The water treatment company on Thursday announced a net loss of 25.1 million Singapore dollars ($18.4 million) for the April-June quarter, compared with a S$2.6 million net profit a year earlier. This is the company's first quarterly loss since going public in 2001, a spokesperson said.
A desalination and power generation plant that Hyflux owns and operates in western Singapore, called Tuaspring, contributed S$20.9 million to the loss. The city-state's weak power prices were a major culprit. Prices have been low owing to a glut of gas and aggressive pricing by power generators. Revenue for the quarter tumbled 65% to S$81.7 million. The engineering, procurement and construction (EPC) business for water and power plants incurred losses too, due to lower revenue recognition on existing projects.
For the six months to June, revenue fell 62% on the year to S$173.2 million. The company reported a net loss of S$24.2 million after a S$9.9 million profit a year earlier.
"We expect losses in the next two quarters," Hyflux said in a statement. "Continued weakness in the Singapore power market is expected to adversely affect the group's performance for the rest of 2017."
Hyflux is in the process of divesting from the Tuaspring plant. Despite the plant's weak performance in the quarter, interest is strong with some 40 to 50 bidders lining up, Chief Financial Officer Lim Suat Wah said at a press conference. "It is a very stable infrastructure project. Investors are looking at this from a long-term perspective," Lim said. The company aims to complete the sale by the end of the year.
Executive Chairman and Group CEO Olivia Lum said the company is still "aggressively bidding" for new EPC projects in the Middle East and Sri Lanka worth some S$1.8 billion.

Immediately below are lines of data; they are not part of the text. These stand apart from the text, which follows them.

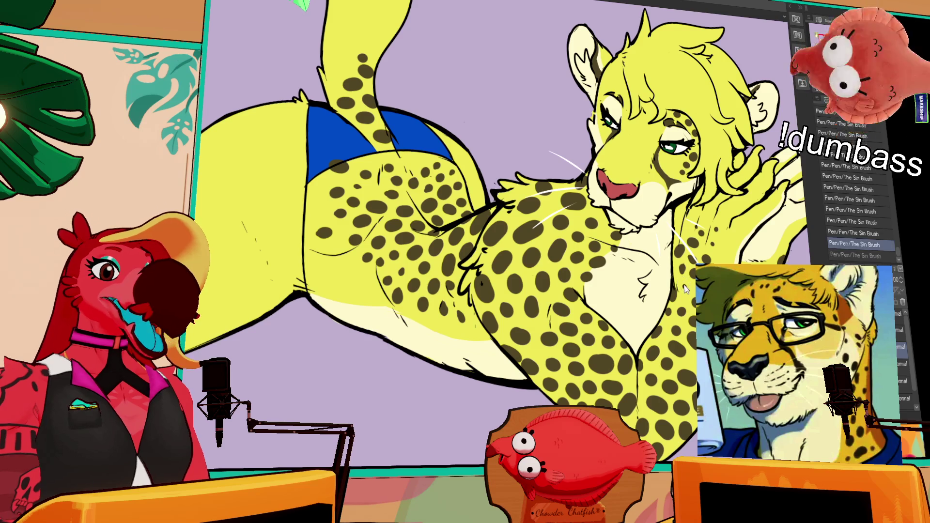
{"action": "key", "text": "ctrl+y"}
Step: Recheck the last stroke and reframe the view back onto the hips and bikini
{"action": "left_click_drag", "start_coordinate": [477, 217], "coordinate": [519, 198]}
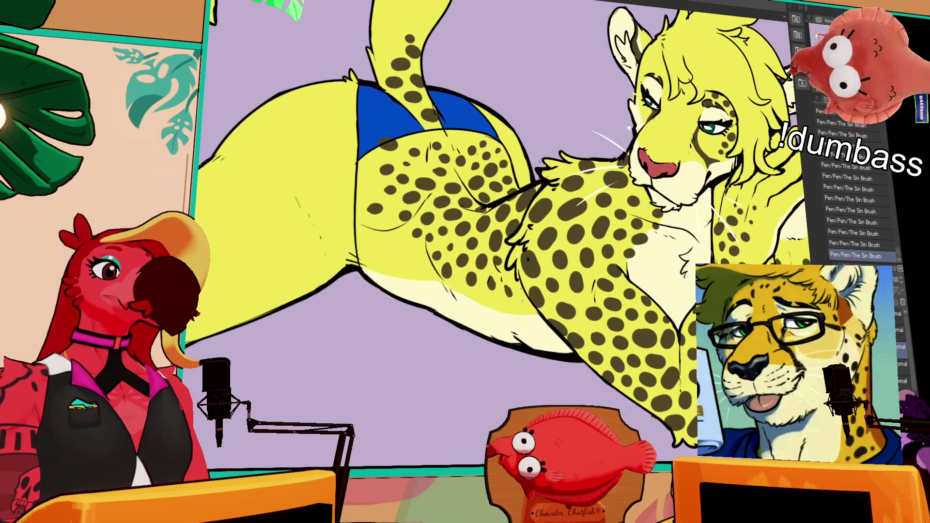
{"action": "key", "text": "ctrl+z"}
{"action": "key", "text": "ctrl+y"}
{"action": "key", "text": "ctrl+z"}
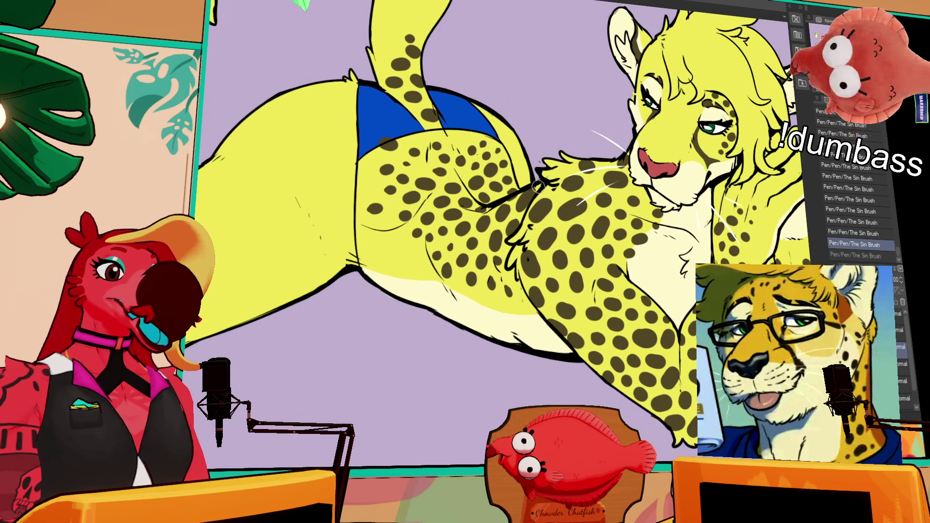
{"action": "key", "text": "ctrl+y"}
{"action": "mouse_move", "coordinate": [493, 154]}
{"action": "left_mouse_down"}
{"action": "mouse_move", "coordinate": [518, 183]}
{"action": "mouse_move", "coordinate": [557, 180]}
{"action": "left_mouse_up"}
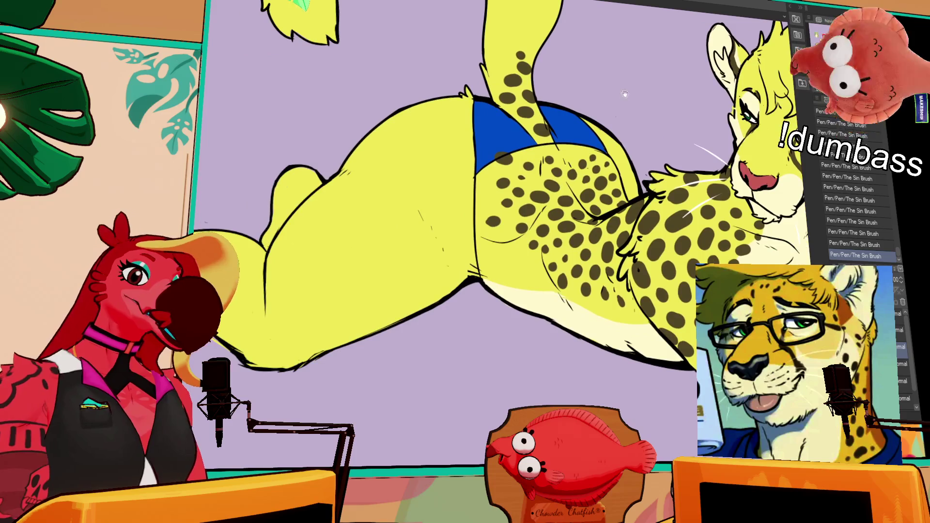
{"action": "scroll", "coordinate": [709, 158], "scroll_direction": "up", "scroll_amount": 4}
{"action": "left_click_drag", "start_coordinate": [450, 167], "coordinate": [470, 235]}
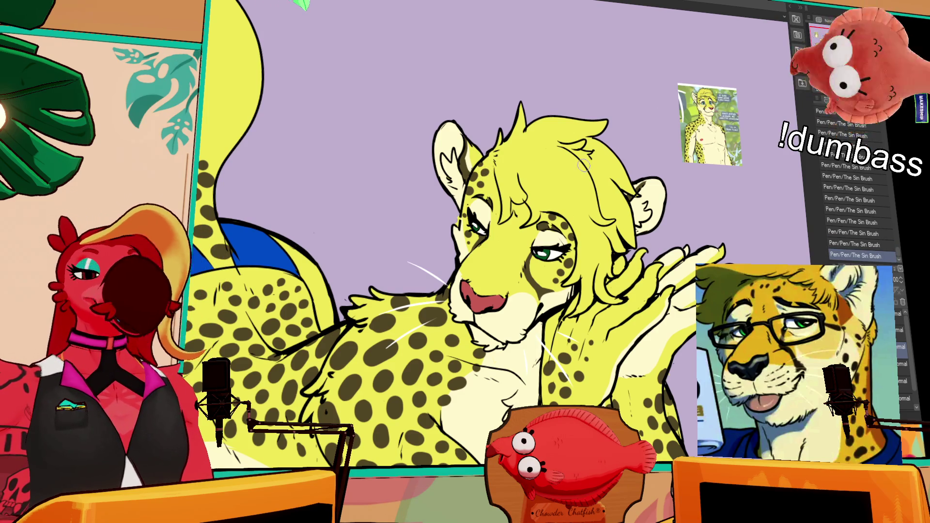
{"action": "mouse_move", "coordinate": [532, 216]}
{"action": "left_mouse_down"}
{"action": "mouse_move", "coordinate": [624, 159]}
{"action": "mouse_move", "coordinate": [733, 129]}
{"action": "left_mouse_up"}
Step: Dab small dark marks around the hip spots and along the bikini's lower edge
{"action": "left_click", "coordinate": [436, 184]}
{"action": "left_click", "coordinate": [435, 185]}
{"action": "left_click", "coordinate": [477, 179]}
{"action": "left_click", "coordinate": [490, 184]}
{"action": "left_click", "coordinate": [496, 178]}
{"action": "left_click", "coordinate": [477, 180]}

Lum also said the company plans to spin off the still-nascent consumer health business, in which the company processes and sells oxygen-rich water, to improve the focus of the operation's management. A public listing is targeted for early next year, most likely on Catalyst, the Singapore Exchange's market for emerging companies. Following the entry into the consumer health and beauty business in late 2015, revenue in the segment grew to "a couple million dollars" in the first half, according to Lum. "This is a high growth segment," she said.